Story from Nova Scotia Health Authority
The following is an op-ed from Health Minister Randy Delorey.
A year ago, we shared with Cape Bretoners a plan to change the way health care is delivered in Cape Breton Regional Municipality (CBRM), to better meet the needs of patients and families, and to attract more doctors, nurses and other health-care professionals to the area.
This $500-million-plus plan includes a new building at the Cape Breton Regional Hospital for a larger emergency department and a new critical care unit and cancer care centre; it will see an expanded emergency department at the Glace Bay Hospital and new community health centres and long-term care facilities to replace the aging Northside General and New Waterford hospitals, which remain open until the new facilities are completed
This week, the first design tender of the project was awarded for the expansion at the regional hospital. Preliminary site work is underway.
Some people are excited about the CBRM health-care redevelopment plan, while others are worried. I understand that. One way we are addressing these concerns is by actively involving Cape Bretoners in the work.
The project team – led by Cape Bretoners — has met with hundreds of doctors and other health-care professionals and dozens of community groups, from community health boards and service clubs to business leaders and advocacy groups.
A group of patient and family advisors has also joined the project team. These are local people who were asked to represent their communities and bring their voices to the planning table.

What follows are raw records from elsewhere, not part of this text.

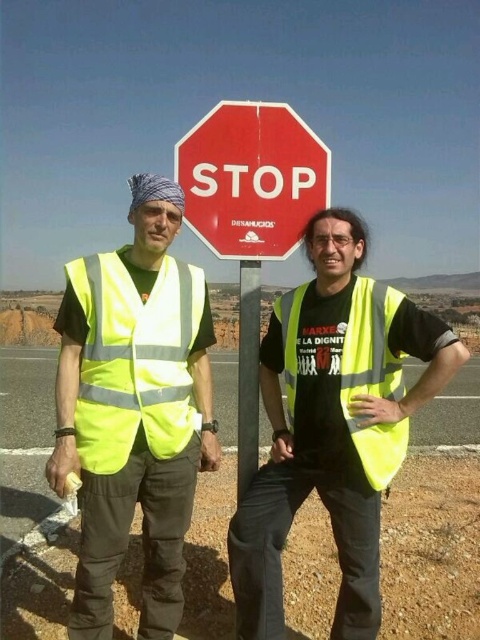
You are a safety inspector evaluating the visibility of safety gear in the image. You notice two yellow vests, the neon yellow reflective vest at left and the high visibility yellow safety vest at center. Which one has a larger size?

The neon yellow reflective vest at left has a larger size compared to the high visibility yellow safety vest at center.

You are a pedestrian trying to cross the street and see the neon yellow reflective vest at left and the red matte stop sign at center. According to the scene, which object is positioned lower from your viewpoint?

The neon yellow reflective vest at left is positioned below the red matte stop sign at center, so the neon yellow reflective vest at left is lower from your viewpoint.

You are a pedestrian trying to cross the street near the red STOP sign. There is a neon yellow reflective vest at left represented by point (133, 410). Where is the neon yellow reflective vest at left located relative to the STOP sign?

The neon yellow reflective vest at left is located at point (133, 410) relative to the STOP sign.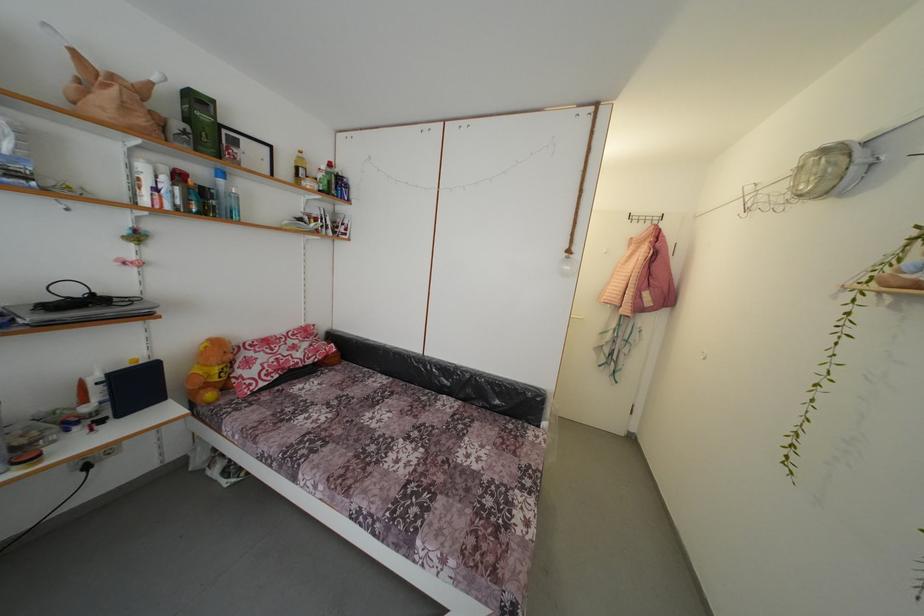
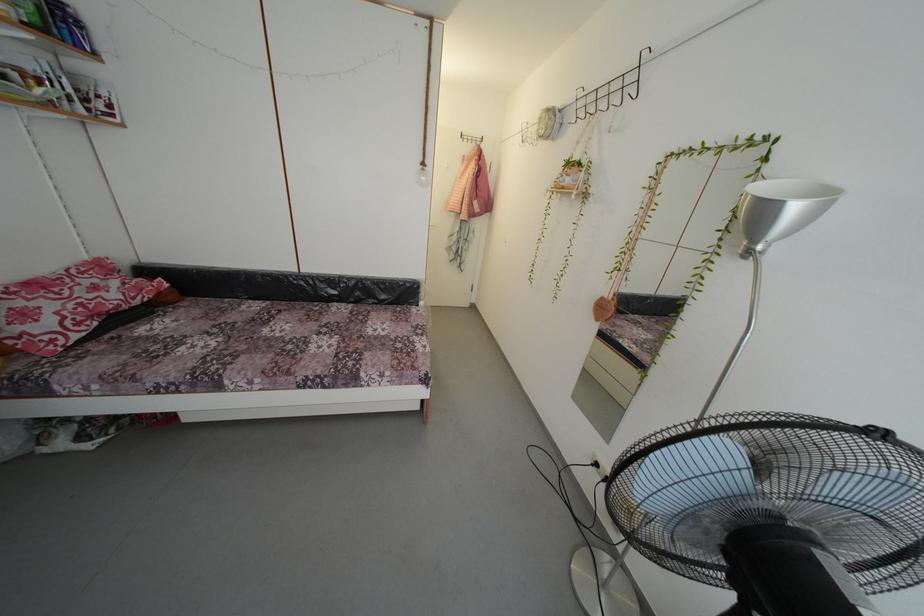
Question: I am providing you with two images of the same scene from different viewpoints. After the viewpoint changes to image2, which objects are now occluded?

Choices:
 (A) black wall hook
 (B) hanging lightbulb
 (C) silver lamp head
 (D) none of these

Answer: (D)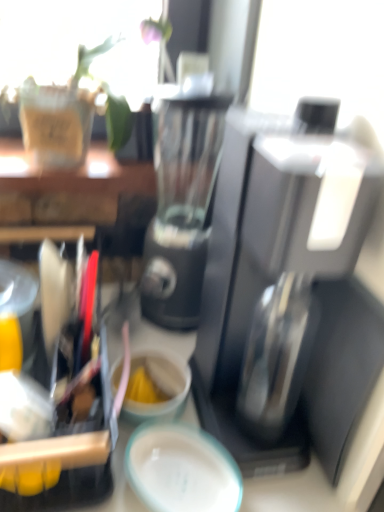
Question: Are teal glossy plate at center and sleek black coffee maker at center located far from each other?

Choices:
 (A) no
 (B) yes

Answer: (A)

Question: Is teal glossy plate at center completely or partially outside of sleek black coffee maker at center?

Choices:
 (A) yes
 (B) no

Answer: (A)

Question: Can you confirm if teal glossy plate at center is wider than sleek black coffee maker at center?

Choices:
 (A) no
 (B) yes

Answer: (A)

Question: Considering the relative positions of teal glossy plate at center and sleek black coffee maker at center in the image provided, is teal glossy plate at center to the left of sleek black coffee maker at center from the viewer's perspective?

Choices:
 (A) no
 (B) yes

Answer: (B)

Question: Does teal glossy plate at center come in front of sleek black coffee maker at center?

Choices:
 (A) yes
 (B) no

Answer: (B)

Question: Looking at their shapes, would you say sleek black coffee maker at center is wider or thinner than teal glossy plate at center?

Choices:
 (A) thin
 (B) wide

Answer: (B)

Question: Considering the positions of sleek black coffee maker at center and teal glossy plate at center in the image, is sleek black coffee maker at center bigger or smaller than teal glossy plate at center?

Choices:
 (A) big
 (B) small

Answer: (A)

Question: Is sleek black coffee maker at center to the left or to the right of teal glossy plate at center in the image?

Choices:
 (A) left
 (B) right

Answer: (B)

Question: In terms of height, does sleek black coffee maker at center look taller or shorter compared to teal glossy plate at center?

Choices:
 (A) short
 (B) tall

Answer: (B)

Question: Relative to matte ceramic coffee cup at center, is teal glossy plate at center in front or behind?

Choices:
 (A) behind
 (B) front

Answer: (B)

Question: From the image's perspective, relative to matte ceramic coffee cup at center, is teal glossy plate at center above or below?

Choices:
 (A) below
 (B) above

Answer: (A)

Question: In the image, is teal glossy plate at center on the left side or the right side of matte ceramic coffee cup at center?

Choices:
 (A) right
 (B) left

Answer: (A)

Question: In terms of width, does teal glossy plate at center look wider or thinner when compared to matte ceramic coffee cup at center?

Choices:
 (A) wide
 (B) thin

Answer: (A)

Question: Does point (175, 378) appear closer or farther from the camera than point (233, 333)?

Choices:
 (A) farther
 (B) closer

Answer: (A)

Question: In the image, is matte ceramic coffee cup at center positioned in front of or behind sleek black coffee maker at center?

Choices:
 (A) behind
 (B) front

Answer: (A)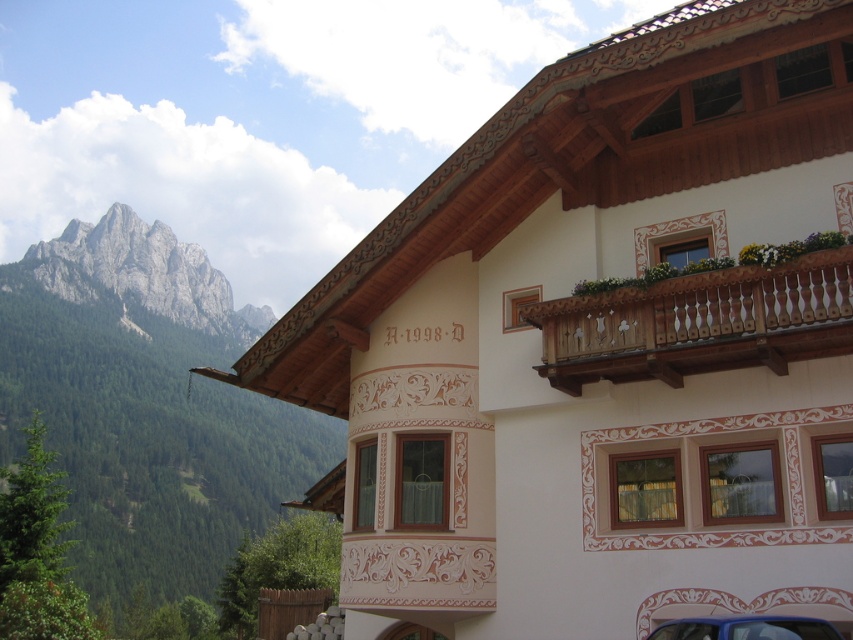
Question: Which point appears farthest from the camera in this image?

Choices:
 (A) (4, 412)
 (B) (125, 268)

Answer: (B)

Question: Among these objects, which one is farthest from the camera?

Choices:
 (A) rugged stone mountain at left
 (B) gray rocky mountain at upper left
 (C) blue glossy car at lower right
 (D) wooden at upper right

Answer: (B)

Question: Does wooden at upper right have a greater width compared to blue glossy car at lower right?

Choices:
 (A) yes
 (B) no

Answer: (A)

Question: Can you confirm if gray rocky mountain at upper left is wider than blue glossy car at lower right?

Choices:
 (A) no
 (B) yes

Answer: (B)

Question: Among these objects, which one is farthest from the camera?

Choices:
 (A) blue glossy car at lower right
 (B) rugged stone mountain at left

Answer: (B)

Question: Is gray rocky mountain at upper left positioned behind blue glossy car at lower right?

Choices:
 (A) yes
 (B) no

Answer: (A)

Together, these community members, health-care professionals, community health boards and community groups will ensure that we have health-care services and infrastructure in place that work for Cape Breton.
That means replacing aging buildings with modern facilities that not only meet people’s health-care needs but are places where doctors, specialists, nurses and other health-care professionals want to practice. That will make recruiting doctors and other professionals more attractive.
This work is not going to happen overnight. It’s a multi-year project that will cost hundreds of millions of dollars. Redesigning and rebuilding the health-care system in CBRM will be the single biggest health-care investment in the island’s history. It will also create thousands of jobs during the construction phases.
I’m proud of the progress so far but we must keep moving so we can achieve a modern, high-quality health-care system in CBRM.
We’re close to announcing locations and other details for the new, modern medical and long-term care facilities in New Waterford and North Sydney, and the new laundry facility in North Sydney . The tender for the Glace Bay Renal Project, which includes a new, six-chair satellite renal dialysis unit, was awarded to a local company and construction will begin this summer. And in the fall we will issue a call for proposals for the design work on the expansion of the Glace Bay Hospital emergency department.
I’m optimistic about the future. I hope Cape Bretoners can be too, and I appreciate your patience as we all work together to deliver a better and brighter health-care future for Cape Breton.